**Exercise 1:** Set down the passage of the book review between "Perhaps the most" and "at extraordinary moments.", inclusive.
**Exercise 2:** In the book review, when does the Balkans Campaign of World War II start?

Publisher: Random House, www.atrandom.com
Location: New York
Cover: Robin Schiff, Robert Doisneau
reviewed by: Lynard Barnes 9/15/2010
Summary: The eve of Nazi Germany’s invasion of the Balkans and the life of senior police office Constantine “Costa” Zannis.
Perhaps the most enjoyable aspect of reading a novel placed in an historical context is anticipating what the story and the characters do at some portentous historical moment. In Alan Furst’s SPIES OF THE BALKANS, we have the added enjoyment of experiencing ordinary people doing ordinary things even at extraordinary moments.
SPIES OF THE BALKANS plops us down into the life of Costatine “Costa” Zannis, “a senior police official” in the city of Solonika. There is nothing extraordinary about Zannis. But at the time we enter his life, the Greco-Italian War has just started. On the horizon is the Balkans Campaign of World War II, which starts in April 1941 and the eventual occupation of Salonika by Nazi Germany.

**Data:**
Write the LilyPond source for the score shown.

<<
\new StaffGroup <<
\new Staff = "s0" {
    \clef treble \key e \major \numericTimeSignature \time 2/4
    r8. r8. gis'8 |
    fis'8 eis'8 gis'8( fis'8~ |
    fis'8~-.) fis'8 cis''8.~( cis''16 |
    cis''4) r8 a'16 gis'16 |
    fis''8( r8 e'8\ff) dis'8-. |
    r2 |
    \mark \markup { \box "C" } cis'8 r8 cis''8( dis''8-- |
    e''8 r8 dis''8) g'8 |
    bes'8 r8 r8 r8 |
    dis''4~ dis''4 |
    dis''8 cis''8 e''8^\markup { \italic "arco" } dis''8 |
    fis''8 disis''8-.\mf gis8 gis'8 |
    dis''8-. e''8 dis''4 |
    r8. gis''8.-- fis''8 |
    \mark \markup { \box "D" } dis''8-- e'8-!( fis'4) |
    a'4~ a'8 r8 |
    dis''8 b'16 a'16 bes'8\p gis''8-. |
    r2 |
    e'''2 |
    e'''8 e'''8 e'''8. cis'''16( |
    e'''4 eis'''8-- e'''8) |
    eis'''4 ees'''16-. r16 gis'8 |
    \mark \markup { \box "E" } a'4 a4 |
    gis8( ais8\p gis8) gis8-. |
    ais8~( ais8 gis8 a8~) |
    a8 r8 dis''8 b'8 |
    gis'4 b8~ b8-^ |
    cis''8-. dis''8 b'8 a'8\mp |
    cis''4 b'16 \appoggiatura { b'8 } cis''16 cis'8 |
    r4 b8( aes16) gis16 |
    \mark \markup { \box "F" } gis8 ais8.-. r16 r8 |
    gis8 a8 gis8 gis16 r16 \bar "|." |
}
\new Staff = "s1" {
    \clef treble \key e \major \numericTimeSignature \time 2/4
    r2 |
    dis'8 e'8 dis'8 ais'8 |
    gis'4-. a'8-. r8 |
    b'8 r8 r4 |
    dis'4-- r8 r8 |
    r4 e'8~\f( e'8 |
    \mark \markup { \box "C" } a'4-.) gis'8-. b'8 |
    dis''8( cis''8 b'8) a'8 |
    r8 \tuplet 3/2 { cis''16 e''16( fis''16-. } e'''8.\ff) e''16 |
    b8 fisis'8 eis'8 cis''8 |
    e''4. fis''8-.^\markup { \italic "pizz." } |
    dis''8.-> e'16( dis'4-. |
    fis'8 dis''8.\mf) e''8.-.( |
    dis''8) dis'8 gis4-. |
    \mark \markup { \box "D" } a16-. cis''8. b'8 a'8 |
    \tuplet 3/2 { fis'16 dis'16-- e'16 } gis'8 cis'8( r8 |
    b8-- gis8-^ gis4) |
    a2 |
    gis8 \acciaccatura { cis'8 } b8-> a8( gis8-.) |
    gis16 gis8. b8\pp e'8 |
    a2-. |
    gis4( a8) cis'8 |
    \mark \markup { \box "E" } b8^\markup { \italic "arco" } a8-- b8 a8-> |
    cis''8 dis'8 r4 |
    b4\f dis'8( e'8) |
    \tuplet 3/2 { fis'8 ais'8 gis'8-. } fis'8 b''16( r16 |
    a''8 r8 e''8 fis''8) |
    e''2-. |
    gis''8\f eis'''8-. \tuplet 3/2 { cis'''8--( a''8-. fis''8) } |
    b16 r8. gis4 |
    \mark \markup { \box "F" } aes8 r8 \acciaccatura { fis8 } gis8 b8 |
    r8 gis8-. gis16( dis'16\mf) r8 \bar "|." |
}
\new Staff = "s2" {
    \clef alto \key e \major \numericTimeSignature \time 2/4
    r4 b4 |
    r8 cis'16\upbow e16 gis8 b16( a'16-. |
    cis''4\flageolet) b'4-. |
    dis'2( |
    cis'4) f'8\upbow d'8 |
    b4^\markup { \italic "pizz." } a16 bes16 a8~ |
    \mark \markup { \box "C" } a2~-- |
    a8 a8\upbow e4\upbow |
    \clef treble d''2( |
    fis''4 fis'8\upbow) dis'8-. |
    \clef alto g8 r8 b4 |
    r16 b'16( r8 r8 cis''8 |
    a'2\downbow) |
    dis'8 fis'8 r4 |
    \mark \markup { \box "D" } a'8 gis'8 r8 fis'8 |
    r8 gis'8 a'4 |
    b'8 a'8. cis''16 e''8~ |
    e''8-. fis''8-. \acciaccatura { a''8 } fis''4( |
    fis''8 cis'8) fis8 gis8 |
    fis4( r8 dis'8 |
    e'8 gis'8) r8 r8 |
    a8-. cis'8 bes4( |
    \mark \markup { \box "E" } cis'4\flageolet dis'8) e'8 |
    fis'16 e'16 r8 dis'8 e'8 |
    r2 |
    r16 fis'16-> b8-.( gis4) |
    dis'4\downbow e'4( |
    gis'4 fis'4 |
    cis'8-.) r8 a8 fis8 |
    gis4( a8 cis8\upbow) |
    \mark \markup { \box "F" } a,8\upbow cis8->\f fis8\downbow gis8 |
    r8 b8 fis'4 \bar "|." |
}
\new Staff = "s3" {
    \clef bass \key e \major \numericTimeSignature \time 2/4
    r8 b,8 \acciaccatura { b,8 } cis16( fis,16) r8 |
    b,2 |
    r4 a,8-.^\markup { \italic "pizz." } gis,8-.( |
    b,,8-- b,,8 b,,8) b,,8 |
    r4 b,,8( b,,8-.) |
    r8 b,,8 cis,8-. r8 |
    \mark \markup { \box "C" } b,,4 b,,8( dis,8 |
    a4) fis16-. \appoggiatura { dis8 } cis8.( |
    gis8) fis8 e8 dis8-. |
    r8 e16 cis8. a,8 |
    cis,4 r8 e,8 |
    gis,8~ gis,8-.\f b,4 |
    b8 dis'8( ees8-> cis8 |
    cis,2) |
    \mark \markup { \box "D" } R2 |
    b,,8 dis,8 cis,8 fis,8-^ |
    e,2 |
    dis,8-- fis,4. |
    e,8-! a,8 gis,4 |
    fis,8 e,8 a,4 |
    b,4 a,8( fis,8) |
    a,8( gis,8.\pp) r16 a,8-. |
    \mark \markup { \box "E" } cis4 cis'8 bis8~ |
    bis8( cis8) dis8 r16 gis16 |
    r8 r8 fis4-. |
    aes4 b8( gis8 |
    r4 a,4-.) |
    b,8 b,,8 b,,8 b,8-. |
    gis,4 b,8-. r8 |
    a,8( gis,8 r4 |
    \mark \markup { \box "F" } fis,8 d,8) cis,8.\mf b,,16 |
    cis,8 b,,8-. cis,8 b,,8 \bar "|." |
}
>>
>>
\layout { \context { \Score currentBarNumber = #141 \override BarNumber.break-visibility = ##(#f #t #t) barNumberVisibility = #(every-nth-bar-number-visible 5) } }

**Response area 1:**
Perhaps the most enjoyable aspect of reading a novel placed in an historical context is anticipating what the story and the characters do at some portentous historical moment. In Alan Furst’s SPIES OF THE BALKANS, we have the added enjoyment of experiencing ordinary people doing ordinary things even at extraordinary moments.

**Response area 2:** April 1941.